In 1997 a worn-out lawnmower, and an inability to finance the purchase of a new one, brought about a radical rethink on churchyard care. A decision was made to leave selected areas uncut for large portions of the year. In fact, this was only a return to the way the churchyard had been managed for the whole of its history before the 1960s, when it was scythed twice a year to make hay, and was otherwise left as meadow.
It was a churchyard just like this where Thomas Gray wrote his famous Elegy and Byron wrote his Lines Written beneath an Elm. Churchyards were places where death was met with vigorous, natural life. The modern concept of the neatly cropped suburban cemetery is quite alien to the setting of a country churchyard, and something which, in this country at least, is really a product of the mechanisation of the process of burial at the time of First World War – not really a sentiment we would choose to perpetuate in Thorpe Market Churchyard.

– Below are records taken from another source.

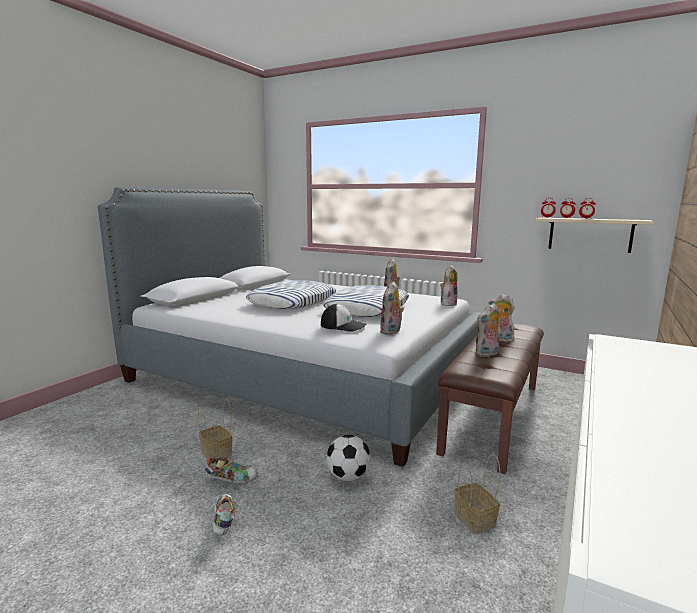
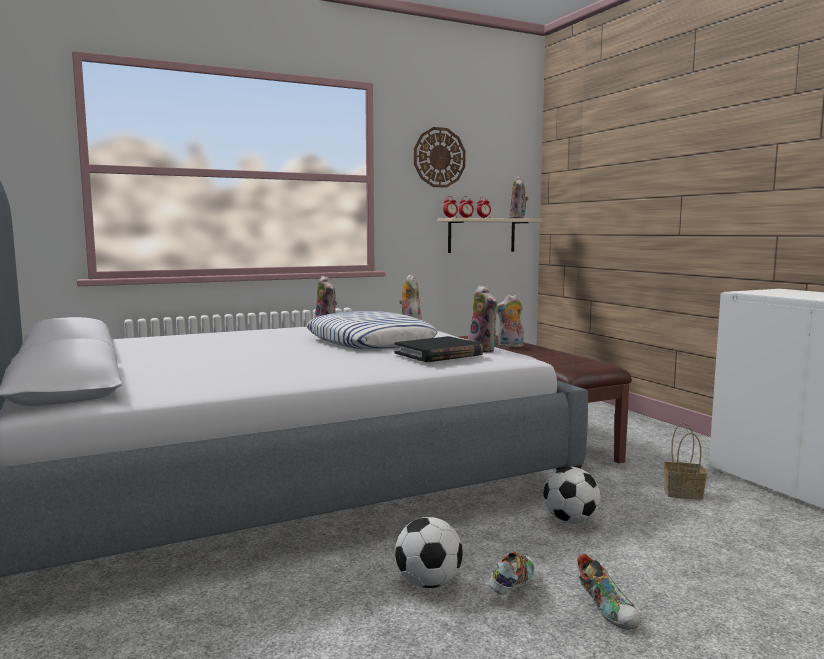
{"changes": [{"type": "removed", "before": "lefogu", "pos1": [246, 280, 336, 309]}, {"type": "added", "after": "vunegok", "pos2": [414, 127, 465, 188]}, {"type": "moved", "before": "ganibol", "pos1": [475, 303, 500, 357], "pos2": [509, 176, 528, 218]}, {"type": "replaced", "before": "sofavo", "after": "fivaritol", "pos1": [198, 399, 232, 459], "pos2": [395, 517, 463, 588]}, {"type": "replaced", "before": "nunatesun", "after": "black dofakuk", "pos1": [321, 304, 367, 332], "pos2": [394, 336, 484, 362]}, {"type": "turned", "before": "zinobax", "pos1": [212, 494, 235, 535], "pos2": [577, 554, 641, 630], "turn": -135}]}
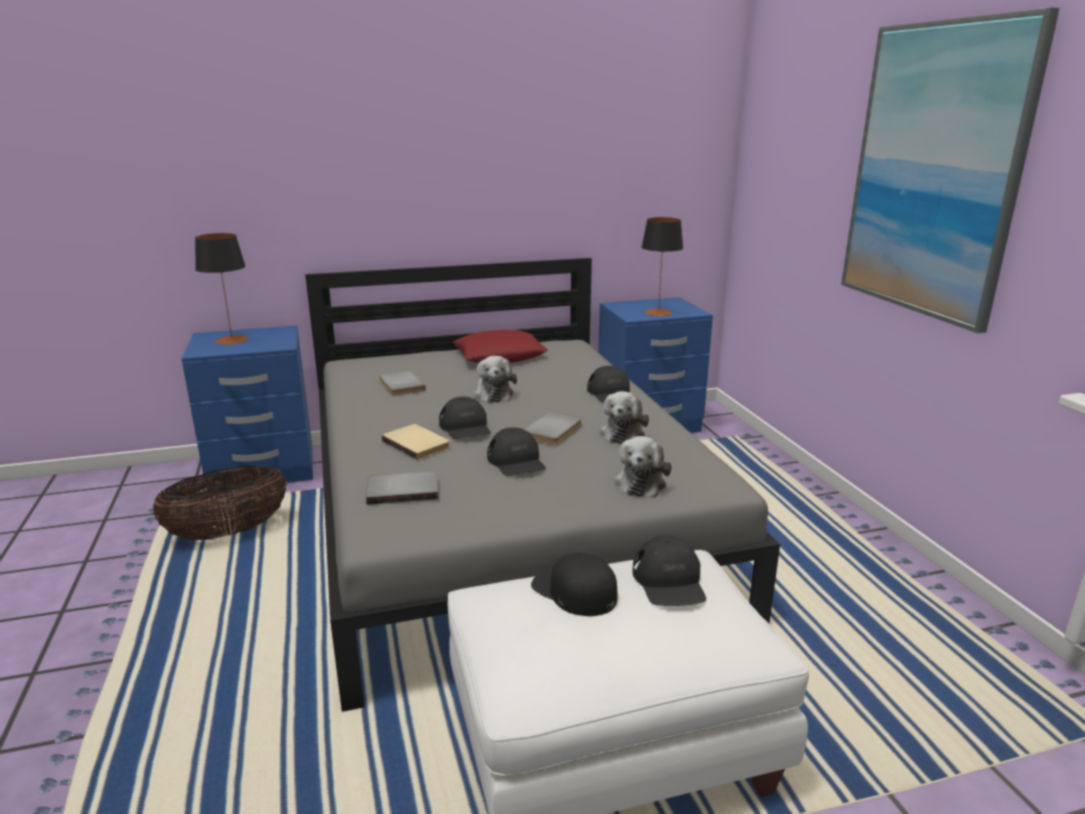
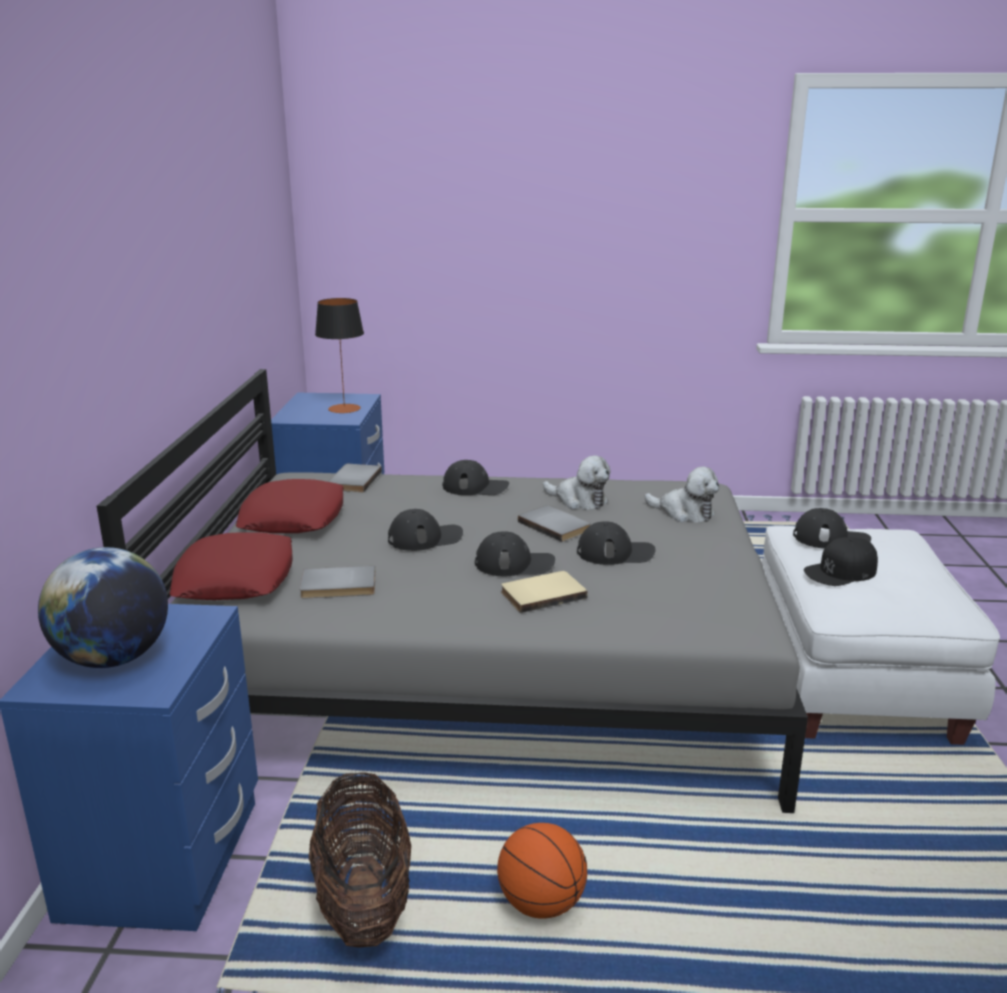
{"changes": [{"type": "removed", "before": "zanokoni", "pos1": [841, 7, 1060, 333]}, {"type": "added", "after": "red lefogu", "pos2": [169, 532, 293, 600]}, {"type": "added", "after": "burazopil", "pos2": [497, 823, 587, 918]}, {"type": "moved", "before": "grey dofakuk", "pos1": [366, 471, 439, 505], "pos2": [328, 464, 382, 492]}, {"type": "replaced", "before": "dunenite", "after": "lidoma", "pos1": [195, 233, 248, 345], "pos2": [38, 547, 168, 668]}, {"type": "replaced", "before": "ganibol", "after": "black nunatesun", "pos1": [473, 356, 517, 403], "pos2": [388, 509, 463, 551]}]}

Norfolk Wildlife Trust was invited to carry out a survey and advise on future maintenance regimes. In 1998 the churchyard was described by them as being one of the richest, in terms of diversity, of the 300+ churchyards that they had by then surveyed. In 1999 we were outright winners of the Barclay/Norfolk Wildlife Churchyard Conservation Award. In 2003 we received the CPRE (Norfolk Society) Conservation award.